1. Create a new Rmarkdown document in Rstudio. Load the tidyverse, zeligverse, knitr, stargazer and cepespR packages.
library(tidyverse)
library(zeligverse)
library(knitr)
library(cepespR)
library(stargazer)
  1. Let’s use the CEPESP-R API to download the prefeito candidate voting data from the 2016 municipal elections. See here and the code below.
data <- cepespdata(year=2016, position="Prefeito", regional_aggregation="Municipality",political_aggregation="Candidate")
  1. Run a regression to assess if men get more votes than women (DESCRICAO_SEXO) in the first round of the election (NUM_TURNO), controlling for race (DESCRICAO_COR_RACA).

  2. Create a dummy variable (0/1) for whether each candidate was elected (COD_SIT_TOT_TURNO is ELEITO). Run the appropriate regression to assess if men are more likely to be elected than women, controlling for race (DESCRICAO_COR_RACA).

  3. Produce a neatly formatted table of the regression in question 4 using stargazer.

  4. Does being both black and female make it even harder to get elected? Use an interaction term in a regression to assess this hypothesis.
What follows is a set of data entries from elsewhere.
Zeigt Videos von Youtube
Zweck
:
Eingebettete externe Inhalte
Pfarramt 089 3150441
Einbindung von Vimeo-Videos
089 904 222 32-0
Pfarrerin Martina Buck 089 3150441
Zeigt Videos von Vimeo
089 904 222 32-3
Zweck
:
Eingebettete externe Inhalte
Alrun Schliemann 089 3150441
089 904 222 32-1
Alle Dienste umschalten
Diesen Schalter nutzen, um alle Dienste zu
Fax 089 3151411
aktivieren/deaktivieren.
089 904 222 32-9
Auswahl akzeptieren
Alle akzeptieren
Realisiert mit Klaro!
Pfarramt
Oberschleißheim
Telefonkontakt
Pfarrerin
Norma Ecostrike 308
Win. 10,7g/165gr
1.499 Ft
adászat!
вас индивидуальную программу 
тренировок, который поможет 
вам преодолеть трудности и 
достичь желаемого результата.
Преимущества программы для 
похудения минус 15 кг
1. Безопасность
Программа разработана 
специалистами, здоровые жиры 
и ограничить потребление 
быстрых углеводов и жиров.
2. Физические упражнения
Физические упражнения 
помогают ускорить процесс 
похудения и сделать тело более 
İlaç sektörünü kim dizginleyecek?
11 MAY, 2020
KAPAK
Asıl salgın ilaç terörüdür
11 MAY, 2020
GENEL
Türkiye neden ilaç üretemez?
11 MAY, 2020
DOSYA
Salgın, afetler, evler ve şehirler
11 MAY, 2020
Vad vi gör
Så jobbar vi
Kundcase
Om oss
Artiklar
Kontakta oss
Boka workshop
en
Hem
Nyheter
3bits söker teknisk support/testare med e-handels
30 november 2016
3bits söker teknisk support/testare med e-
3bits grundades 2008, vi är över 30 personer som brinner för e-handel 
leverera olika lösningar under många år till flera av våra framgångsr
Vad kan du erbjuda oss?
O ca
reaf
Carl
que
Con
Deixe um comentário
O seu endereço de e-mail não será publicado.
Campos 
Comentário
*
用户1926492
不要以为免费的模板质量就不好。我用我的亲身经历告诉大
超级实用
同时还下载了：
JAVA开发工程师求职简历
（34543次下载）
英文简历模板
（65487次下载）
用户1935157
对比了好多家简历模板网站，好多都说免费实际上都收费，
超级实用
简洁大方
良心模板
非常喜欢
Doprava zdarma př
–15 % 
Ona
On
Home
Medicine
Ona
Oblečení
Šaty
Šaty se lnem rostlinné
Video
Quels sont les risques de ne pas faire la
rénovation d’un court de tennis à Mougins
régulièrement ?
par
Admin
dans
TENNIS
Show the formatted output table.

  5. Use your regression in question 3 to predict how many votes on average an indigenous man would receive in an average election for prefeito. (Remember to make both explanatory variables factors before you run the regression).

  6. Create a histogram (geom_histogram) of the full set of predictions from question 7.

  7. Can you see anything unusual or inconsistent in the predicted values shown in your histogram in Question 8? Run the same code again but change the model to a poisson model that only predicts non-negative integer values. Which histogram makes more sense?

  8. How does the number of votes received change if we change our indigenous man to an indigenous woman? (Hint: Use setx1 after setx to specify a second set of x values. Use either a ls or poisson model.) Report the average of the predicted values for each gender.